-- Work instructions --
Pull out every line below that contains the string "OAuth", treating uppercase and lowercase letters as different.
Content starts
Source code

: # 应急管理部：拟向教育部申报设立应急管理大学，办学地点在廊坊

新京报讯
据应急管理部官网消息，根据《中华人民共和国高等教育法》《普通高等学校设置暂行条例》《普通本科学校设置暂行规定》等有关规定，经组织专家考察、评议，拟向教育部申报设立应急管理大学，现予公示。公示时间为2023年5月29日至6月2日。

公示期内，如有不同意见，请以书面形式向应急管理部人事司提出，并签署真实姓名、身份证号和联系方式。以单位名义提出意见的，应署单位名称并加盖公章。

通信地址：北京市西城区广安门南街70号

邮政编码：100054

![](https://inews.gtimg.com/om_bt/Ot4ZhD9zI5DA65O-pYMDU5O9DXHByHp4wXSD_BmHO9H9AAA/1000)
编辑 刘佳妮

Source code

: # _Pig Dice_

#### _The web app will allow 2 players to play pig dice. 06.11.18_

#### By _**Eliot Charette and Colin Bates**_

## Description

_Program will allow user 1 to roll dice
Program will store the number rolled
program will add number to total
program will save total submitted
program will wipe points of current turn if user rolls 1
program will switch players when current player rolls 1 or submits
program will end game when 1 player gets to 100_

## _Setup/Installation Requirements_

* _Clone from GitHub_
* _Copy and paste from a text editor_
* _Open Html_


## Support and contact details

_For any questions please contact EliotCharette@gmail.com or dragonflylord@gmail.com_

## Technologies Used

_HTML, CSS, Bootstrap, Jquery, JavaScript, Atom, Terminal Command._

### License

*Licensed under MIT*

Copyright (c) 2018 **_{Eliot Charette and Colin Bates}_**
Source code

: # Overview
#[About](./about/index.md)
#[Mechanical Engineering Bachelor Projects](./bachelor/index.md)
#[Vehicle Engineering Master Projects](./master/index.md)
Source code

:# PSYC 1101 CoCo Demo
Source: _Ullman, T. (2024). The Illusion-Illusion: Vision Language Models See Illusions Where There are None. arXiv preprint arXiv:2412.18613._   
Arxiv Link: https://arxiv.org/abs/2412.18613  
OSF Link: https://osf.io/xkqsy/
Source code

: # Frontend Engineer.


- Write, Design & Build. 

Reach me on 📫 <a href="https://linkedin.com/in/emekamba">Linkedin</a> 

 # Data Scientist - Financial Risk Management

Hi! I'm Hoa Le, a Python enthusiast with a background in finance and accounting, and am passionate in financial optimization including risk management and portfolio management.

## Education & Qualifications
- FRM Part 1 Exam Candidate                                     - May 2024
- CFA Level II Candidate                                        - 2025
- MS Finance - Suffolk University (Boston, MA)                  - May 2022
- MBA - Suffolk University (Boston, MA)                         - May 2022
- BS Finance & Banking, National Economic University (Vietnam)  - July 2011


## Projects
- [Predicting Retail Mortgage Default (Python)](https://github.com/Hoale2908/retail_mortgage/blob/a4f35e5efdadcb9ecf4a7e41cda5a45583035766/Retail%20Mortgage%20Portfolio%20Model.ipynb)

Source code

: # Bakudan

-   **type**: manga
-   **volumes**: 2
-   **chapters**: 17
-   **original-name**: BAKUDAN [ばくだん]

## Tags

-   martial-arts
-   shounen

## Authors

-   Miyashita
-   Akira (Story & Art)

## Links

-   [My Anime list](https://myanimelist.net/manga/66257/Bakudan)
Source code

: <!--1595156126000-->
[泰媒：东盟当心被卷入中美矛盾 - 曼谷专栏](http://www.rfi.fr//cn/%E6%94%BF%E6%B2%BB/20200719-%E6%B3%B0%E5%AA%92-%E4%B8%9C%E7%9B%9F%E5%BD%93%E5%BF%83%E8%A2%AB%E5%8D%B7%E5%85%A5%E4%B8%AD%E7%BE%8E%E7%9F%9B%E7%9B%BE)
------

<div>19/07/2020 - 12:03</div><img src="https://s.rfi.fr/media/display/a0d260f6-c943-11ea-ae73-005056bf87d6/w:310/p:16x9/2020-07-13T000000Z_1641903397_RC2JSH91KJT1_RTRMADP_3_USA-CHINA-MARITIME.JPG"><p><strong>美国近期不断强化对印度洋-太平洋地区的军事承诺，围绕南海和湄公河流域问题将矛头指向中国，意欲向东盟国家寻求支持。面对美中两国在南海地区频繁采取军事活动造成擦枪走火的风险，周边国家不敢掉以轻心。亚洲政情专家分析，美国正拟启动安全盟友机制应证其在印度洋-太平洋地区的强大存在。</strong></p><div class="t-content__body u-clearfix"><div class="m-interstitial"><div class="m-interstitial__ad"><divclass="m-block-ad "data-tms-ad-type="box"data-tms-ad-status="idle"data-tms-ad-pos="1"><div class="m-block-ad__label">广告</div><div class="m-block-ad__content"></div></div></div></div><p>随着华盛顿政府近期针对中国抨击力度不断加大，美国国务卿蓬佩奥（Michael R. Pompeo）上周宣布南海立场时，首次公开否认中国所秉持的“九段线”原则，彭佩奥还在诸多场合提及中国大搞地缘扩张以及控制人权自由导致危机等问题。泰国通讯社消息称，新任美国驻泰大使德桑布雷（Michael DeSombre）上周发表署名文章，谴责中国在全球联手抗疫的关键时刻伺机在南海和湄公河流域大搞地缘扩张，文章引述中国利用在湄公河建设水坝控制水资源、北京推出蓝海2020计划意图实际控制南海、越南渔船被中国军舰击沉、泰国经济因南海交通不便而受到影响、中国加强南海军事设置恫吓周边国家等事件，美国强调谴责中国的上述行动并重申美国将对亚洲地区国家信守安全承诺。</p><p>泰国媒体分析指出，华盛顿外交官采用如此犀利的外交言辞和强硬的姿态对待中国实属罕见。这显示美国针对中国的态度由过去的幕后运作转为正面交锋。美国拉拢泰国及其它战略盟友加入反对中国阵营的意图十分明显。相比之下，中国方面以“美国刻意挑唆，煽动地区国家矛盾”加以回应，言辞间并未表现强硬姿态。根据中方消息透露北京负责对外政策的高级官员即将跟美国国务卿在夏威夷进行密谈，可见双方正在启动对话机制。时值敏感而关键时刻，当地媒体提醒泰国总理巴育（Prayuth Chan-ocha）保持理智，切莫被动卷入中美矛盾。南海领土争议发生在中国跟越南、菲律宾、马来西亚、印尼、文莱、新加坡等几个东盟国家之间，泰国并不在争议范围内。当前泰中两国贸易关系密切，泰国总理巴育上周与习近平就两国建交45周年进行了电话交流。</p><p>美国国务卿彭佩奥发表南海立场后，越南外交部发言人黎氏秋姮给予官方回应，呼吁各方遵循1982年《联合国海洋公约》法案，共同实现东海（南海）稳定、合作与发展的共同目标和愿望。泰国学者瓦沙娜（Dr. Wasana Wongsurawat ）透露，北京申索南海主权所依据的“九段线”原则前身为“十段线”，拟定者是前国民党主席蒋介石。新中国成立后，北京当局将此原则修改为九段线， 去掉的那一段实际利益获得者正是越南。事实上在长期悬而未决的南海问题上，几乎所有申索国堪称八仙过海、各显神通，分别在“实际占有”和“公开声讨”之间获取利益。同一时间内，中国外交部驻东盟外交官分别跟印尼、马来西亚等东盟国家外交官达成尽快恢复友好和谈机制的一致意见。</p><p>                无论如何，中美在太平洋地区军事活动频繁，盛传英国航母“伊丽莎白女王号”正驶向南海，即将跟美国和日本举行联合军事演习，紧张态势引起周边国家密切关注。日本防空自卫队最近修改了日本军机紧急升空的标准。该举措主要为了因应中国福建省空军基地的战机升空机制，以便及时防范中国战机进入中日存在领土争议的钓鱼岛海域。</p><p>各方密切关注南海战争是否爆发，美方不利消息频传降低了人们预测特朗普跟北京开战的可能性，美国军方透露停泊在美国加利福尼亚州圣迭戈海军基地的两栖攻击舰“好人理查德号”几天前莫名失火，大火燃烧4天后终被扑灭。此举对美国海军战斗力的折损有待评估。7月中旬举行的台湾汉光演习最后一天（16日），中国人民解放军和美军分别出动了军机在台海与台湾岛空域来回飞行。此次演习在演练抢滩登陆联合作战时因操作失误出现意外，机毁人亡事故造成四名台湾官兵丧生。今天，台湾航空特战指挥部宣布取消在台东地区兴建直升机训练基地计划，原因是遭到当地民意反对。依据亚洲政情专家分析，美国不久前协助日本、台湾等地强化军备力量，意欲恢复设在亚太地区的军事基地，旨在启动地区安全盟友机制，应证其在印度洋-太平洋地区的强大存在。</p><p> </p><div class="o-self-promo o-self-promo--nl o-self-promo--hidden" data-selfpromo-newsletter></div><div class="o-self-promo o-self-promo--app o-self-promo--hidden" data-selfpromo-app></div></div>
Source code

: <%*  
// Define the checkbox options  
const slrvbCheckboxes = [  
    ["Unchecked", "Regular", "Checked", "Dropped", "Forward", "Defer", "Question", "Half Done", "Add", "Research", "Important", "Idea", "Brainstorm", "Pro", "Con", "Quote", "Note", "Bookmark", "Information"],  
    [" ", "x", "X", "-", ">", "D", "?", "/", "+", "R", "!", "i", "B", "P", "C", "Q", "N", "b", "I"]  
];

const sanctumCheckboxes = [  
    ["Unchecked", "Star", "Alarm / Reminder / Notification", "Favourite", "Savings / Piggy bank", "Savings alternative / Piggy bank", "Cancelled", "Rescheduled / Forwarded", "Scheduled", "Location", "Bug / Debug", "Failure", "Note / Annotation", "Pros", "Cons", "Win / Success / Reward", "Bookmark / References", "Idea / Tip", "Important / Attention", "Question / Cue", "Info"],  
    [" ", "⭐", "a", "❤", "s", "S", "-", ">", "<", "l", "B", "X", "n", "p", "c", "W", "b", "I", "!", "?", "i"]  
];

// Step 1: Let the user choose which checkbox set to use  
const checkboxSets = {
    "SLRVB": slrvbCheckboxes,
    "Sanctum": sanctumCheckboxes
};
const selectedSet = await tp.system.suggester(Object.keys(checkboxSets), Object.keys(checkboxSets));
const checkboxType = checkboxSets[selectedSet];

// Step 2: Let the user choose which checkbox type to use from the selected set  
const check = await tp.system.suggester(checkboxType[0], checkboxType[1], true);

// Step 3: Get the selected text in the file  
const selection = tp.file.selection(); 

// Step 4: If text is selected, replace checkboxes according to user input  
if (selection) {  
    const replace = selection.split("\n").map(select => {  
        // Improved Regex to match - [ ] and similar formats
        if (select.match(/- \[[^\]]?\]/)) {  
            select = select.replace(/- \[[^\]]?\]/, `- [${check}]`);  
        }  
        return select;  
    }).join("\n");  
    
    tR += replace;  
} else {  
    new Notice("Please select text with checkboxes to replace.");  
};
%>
Content ends
Content starts
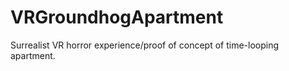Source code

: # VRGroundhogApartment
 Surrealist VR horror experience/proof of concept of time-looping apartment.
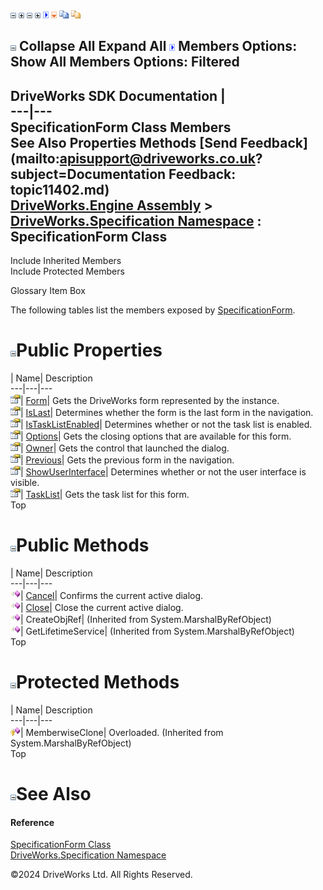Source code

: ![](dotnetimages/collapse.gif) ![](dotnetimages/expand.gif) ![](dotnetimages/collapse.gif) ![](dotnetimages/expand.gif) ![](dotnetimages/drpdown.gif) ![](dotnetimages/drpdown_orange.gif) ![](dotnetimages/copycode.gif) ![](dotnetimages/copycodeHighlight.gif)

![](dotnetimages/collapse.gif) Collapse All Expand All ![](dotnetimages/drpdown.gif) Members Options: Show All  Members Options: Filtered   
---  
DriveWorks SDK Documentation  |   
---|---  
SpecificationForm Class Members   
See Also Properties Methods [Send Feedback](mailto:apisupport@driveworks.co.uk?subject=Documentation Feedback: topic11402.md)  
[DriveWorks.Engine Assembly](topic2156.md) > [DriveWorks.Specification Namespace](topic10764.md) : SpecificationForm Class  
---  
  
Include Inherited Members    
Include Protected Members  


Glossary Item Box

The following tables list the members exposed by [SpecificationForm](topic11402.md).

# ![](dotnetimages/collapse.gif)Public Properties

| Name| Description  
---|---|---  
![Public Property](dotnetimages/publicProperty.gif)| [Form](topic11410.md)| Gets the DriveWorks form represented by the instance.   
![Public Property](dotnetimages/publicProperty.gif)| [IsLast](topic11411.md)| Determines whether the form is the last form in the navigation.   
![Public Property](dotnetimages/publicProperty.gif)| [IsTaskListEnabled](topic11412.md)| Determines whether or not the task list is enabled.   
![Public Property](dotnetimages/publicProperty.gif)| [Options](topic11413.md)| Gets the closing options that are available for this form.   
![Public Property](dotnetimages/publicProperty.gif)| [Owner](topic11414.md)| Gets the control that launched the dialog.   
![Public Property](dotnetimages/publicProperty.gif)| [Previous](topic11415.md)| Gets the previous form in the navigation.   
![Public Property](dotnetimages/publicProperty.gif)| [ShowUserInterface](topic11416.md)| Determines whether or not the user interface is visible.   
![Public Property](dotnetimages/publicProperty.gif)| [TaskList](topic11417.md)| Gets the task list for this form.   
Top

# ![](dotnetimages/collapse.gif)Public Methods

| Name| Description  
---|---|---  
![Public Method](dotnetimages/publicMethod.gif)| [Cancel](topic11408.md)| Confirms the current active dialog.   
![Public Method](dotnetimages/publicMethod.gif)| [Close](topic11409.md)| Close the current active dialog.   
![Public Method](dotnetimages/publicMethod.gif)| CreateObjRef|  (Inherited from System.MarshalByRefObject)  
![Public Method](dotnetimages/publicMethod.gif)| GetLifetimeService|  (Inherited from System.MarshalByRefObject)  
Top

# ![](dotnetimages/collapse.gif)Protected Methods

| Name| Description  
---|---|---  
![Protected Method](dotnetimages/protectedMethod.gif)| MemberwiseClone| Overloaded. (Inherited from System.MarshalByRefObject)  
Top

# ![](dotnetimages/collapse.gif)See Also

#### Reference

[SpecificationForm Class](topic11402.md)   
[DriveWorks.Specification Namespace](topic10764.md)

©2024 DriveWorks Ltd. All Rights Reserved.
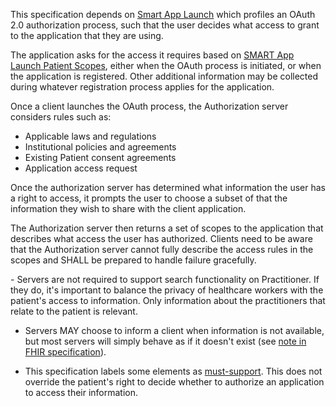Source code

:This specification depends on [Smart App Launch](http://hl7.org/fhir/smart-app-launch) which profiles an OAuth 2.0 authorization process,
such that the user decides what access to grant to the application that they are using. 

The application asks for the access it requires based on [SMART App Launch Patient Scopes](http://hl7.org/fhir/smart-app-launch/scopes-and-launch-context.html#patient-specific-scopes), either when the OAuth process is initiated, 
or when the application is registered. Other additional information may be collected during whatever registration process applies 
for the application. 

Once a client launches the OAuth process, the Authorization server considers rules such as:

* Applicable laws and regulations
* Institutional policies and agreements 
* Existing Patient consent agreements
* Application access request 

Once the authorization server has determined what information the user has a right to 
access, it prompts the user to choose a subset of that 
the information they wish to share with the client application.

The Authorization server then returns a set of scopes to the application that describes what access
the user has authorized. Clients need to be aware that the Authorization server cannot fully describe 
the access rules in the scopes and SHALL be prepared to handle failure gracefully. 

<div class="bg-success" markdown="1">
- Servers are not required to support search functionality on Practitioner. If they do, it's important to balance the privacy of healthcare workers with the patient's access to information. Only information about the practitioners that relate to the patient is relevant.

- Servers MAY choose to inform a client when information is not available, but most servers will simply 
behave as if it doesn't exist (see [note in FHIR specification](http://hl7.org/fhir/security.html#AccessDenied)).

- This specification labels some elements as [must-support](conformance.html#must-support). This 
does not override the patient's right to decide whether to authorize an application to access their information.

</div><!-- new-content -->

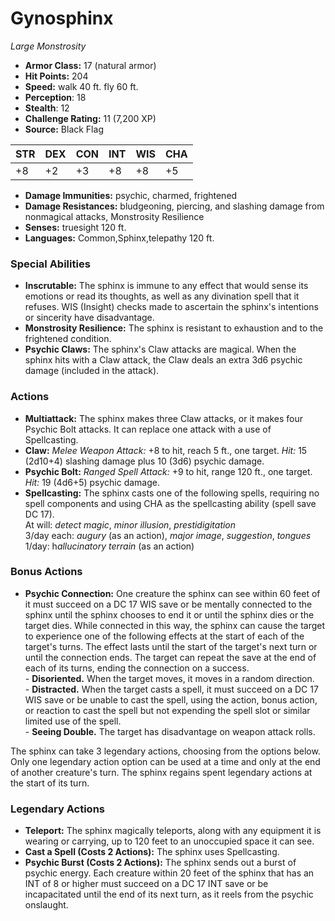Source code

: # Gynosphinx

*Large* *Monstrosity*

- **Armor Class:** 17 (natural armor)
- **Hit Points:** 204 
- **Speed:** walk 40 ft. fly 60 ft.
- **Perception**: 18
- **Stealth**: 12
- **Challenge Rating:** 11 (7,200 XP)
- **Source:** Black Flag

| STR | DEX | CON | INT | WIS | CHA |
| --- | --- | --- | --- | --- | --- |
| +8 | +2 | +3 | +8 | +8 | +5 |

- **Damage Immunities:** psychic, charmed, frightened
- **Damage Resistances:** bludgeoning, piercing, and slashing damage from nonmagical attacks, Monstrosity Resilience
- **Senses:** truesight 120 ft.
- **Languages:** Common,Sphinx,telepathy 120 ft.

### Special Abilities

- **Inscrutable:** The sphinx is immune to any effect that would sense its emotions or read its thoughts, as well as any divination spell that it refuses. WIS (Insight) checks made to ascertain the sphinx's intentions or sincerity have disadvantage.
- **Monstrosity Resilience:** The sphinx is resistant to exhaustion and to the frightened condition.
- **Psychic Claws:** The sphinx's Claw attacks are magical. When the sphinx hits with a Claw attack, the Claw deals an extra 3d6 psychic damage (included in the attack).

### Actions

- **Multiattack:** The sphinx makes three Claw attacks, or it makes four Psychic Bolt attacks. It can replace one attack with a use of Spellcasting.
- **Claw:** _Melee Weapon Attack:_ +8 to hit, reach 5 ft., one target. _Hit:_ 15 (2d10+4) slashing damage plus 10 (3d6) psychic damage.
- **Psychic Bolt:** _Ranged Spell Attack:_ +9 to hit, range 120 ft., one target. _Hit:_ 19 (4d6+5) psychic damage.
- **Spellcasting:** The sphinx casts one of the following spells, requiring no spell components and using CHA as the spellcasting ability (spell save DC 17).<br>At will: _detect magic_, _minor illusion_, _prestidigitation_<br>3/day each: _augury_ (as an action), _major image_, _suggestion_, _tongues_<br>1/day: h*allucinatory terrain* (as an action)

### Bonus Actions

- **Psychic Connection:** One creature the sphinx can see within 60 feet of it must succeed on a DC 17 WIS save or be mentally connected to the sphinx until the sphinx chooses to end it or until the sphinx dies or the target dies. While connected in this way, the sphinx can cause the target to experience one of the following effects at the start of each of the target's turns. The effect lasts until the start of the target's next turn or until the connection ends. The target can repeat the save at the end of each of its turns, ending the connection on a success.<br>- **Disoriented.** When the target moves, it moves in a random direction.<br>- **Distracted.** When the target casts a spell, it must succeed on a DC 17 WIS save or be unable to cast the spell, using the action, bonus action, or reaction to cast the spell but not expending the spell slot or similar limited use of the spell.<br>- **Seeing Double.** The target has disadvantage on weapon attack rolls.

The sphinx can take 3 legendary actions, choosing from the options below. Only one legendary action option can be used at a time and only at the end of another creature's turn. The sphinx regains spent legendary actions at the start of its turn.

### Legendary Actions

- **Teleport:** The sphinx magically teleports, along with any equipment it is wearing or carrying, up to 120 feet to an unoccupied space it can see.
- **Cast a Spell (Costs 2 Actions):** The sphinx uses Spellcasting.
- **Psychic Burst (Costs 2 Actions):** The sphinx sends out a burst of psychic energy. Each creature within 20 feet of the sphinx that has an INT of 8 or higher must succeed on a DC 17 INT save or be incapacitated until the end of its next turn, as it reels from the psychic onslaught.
Content ends
-- The answer --
:This specification depends on [Smart App Launch](http://hl7.org/fhir/smart-app-launch) which profiles an OAuth 2.0 authorization process,
The application asks for the access it requires based on [SMART App Launch Patient Scopes](http://hl7.org/fhir/smart-app-launch/scopes-and-launch-context.html#patient-specific-scopes), either when the OAuth process is initiated, 
Once a client launches the OAuth process, the Authorization server considers rules such as:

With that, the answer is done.